***** Records for the task

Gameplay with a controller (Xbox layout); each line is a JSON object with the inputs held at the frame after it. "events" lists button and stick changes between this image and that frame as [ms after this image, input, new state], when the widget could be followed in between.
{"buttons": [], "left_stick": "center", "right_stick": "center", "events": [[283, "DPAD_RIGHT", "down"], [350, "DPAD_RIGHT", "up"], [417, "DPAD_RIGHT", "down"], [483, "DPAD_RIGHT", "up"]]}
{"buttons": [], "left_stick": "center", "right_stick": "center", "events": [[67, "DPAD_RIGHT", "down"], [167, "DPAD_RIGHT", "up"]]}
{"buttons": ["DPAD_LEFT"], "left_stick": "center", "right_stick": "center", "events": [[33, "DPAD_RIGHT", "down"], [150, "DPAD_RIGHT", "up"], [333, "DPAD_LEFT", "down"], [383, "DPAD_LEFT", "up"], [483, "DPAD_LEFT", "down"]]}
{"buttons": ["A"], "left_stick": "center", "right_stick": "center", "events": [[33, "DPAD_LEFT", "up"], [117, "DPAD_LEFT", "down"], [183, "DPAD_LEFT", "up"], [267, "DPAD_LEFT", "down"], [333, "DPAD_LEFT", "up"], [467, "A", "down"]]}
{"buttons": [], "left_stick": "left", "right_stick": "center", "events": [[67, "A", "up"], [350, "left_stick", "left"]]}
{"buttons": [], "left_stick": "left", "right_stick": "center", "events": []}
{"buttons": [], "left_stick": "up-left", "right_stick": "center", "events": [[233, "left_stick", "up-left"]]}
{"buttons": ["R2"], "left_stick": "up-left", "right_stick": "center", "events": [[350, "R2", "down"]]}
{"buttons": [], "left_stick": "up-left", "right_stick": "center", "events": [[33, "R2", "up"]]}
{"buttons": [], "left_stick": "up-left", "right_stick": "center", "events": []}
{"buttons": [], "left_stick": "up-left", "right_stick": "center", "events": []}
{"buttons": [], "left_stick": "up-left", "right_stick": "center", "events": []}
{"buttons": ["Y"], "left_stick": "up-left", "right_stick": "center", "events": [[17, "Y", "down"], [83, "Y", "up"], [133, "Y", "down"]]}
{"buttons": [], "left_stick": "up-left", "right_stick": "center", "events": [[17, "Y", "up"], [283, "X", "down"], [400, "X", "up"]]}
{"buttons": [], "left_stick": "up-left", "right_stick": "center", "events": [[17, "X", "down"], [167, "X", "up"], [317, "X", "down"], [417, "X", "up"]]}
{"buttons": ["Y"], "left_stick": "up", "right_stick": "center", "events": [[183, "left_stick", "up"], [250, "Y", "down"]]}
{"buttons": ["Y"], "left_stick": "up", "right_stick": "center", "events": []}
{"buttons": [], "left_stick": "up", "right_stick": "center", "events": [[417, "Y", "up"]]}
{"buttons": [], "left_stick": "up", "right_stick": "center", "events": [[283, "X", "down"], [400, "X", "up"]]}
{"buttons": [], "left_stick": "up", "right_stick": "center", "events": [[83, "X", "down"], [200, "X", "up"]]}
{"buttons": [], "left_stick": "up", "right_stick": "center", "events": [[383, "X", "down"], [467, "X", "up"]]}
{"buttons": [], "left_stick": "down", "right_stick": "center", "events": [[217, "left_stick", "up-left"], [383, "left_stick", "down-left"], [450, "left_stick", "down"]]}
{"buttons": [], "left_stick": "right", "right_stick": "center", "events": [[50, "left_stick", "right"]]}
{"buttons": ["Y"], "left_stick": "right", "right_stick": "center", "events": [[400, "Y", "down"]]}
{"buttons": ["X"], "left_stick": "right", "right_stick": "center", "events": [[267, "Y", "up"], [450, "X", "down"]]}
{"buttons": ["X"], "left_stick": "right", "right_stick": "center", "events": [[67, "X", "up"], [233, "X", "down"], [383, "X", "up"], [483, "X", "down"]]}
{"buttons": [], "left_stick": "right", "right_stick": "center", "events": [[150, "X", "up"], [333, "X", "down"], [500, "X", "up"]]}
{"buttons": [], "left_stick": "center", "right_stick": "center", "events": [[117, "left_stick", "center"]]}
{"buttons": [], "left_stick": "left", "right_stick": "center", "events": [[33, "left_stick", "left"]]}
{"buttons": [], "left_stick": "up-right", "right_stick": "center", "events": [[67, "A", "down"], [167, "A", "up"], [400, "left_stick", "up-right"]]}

**********

> What you have to do: An exact copy of every record above is needed. Write it out word for word.

> Task answer:
Gameplay with a controller (Xbox layout); each line is a JSON object with the inputs held at the frame after it. "events" lists button and stick changes between this image and that frame as [ms after this image, input, new state], when the widget could be followed in between.
{"buttons": [], "left_stick": "center", "right_stick": "center", "events": [[283, "DPAD_RIGHT", "down"], [350, "DPAD_RIGHT", "up"], [417, "DPAD_RIGHT", "down"], [483, "DPAD_RIGHT", "up"]]}
{"buttons": [], "left_stick": "center", "right_stick": "center", "events": [[67, "DPAD_RIGHT", "down"], [167, "DPAD_RIGHT", "up"]]}
{"buttons": ["DPAD_LEFT"], "left_stick": "center", "right_stick": "center", "events": [[33, "DPAD_RIGHT", "down"], [150, "DPAD_RIGHT", "up"], [333, "DPAD_LEFT", "down"], [383, "DPAD_LEFT", "up"], [483, "DPAD_LEFT", "down"]]}
{"buttons": ["A"], "left_stick": "center", "right_stick": "center", "events": [[33, "DPAD_LEFT", "up"], [117, "DPAD_LEFT", "down"], [183, "DPAD_LEFT", "up"], [267, "DPAD_LEFT", "down"], [333, "DPAD_LEFT", "up"], [467, "A", "down"]]}
{"buttons": [], "left_stick": "left", "right_stick": "center", "events": [[67, "A", "up"], [350, "left_stick", "left"]]}
{"buttons": [], "left_stick": "left", "right_stick": "center", "events": []}
{"buttons": [], "left_stick": "up-left", "right_stick": "center", "events": [[233, "left_stick", "up-left"]]}
{"buttons": ["R2"], "left_stick": "up-left", "right_stick": "center", "events": [[350, "R2", "down"]]}
{"buttons": [], "left_stick": "up-left", "right_stick": "center", "events": [[33, "R2", "up"]]}
{"buttons": [], "left_stick": "up-left", "right_stick": "center", "events": []}
{"buttons": [], "left_stick": "up-left", "right_stick": "center", "events": []}
{"buttons": [], "left_stick": "up-left", "right_stick": "center", "events": []}
{"buttons": ["Y"], "left_stick": "up-left", "right_stick": "center", "events": [[17, "Y", "down"], [83, "Y", "up"], [133, "Y", "down"]]}
{"buttons": [], "left_stick": "up-left", "right_stick": "center", "events": [[17, "Y", "up"], [283, "X", "down"], [400, "X", "up"]]}
{"buttons": [], "left_stick": "up-left", "right_stick": "center", "events": [[17, "X", "down"], [167, "X", "up"], [317, "X", "down"], [417, "X", "up"]]}
{"buttons": ["Y"], "left_stick": "up", "right_stick": "center", "events": [[183, "left_stick", "up"], [250, "Y", "down"]]}
{"buttons": ["Y"], "left_stick": "up", "right_stick": "center", "events": []}
{"buttons": [], "left_stick": "up", "right_stick": "center", "events": [[417, "Y", "up"]]}
{"buttons": [], "left_stick": "up", "right_stick": "center", "events": [[283, "X", "down"], [400, "X", "up"]]}
{"buttons": [], "left_stick": "up", "right_stick": "center", "events": [[83, "X", "down"], [200, "X", "up"]]}
{"buttons": [], "left_stick": "up", "right_stick": "center", "events": [[383, "X", "down"], [467, "X", "up"]]}
{"buttons": [], "left_stick": "down", "right_stick": "center", "events": [[217, "left_stick", "up-left"], [383, "left_stick", "down-left"], [450, "left_stick", "down"]]}
{"buttons": [], "left_stick": "right", "right_stick": "center", "events": [[50, "left_stick", "right"]]}
{"buttons": ["Y"], "left_stick": "right", "right_stick": "center", "events": [[400, "Y", "down"]]}
{"buttons": ["X"], "left_stick": "right", "right_stick": "center", "events": [[267, "Y", "up"], [450, "X", "down"]]}
{"buttons": ["X"], "left_stick": "right", "right_stick": "center", "events": [[67, "X", "up"], [233, "X", "down"], [383, "X", "up"], [483, "X", "down"]]}
{"buttons": [], "left_stick": "right", "right_stick": "center", "events": [[150, "X", "up"], [333, "X", "down"], [500, "X", "up"]]}
{"buttons": [], "left_stick": "center", "right_stick": "center", "events": [[117, "left_stick", "center"]]}
{"buttons": [], "left_stick": "left", "right_stick": "center", "events": [[33, "left_stick", "left"]]}
{"buttons": [], "left_stick": "up-right", "right_stick": "center", "events": [[67, "A", "down"], [167, "A", "up"], [400, "left_stick", "up-right"]]}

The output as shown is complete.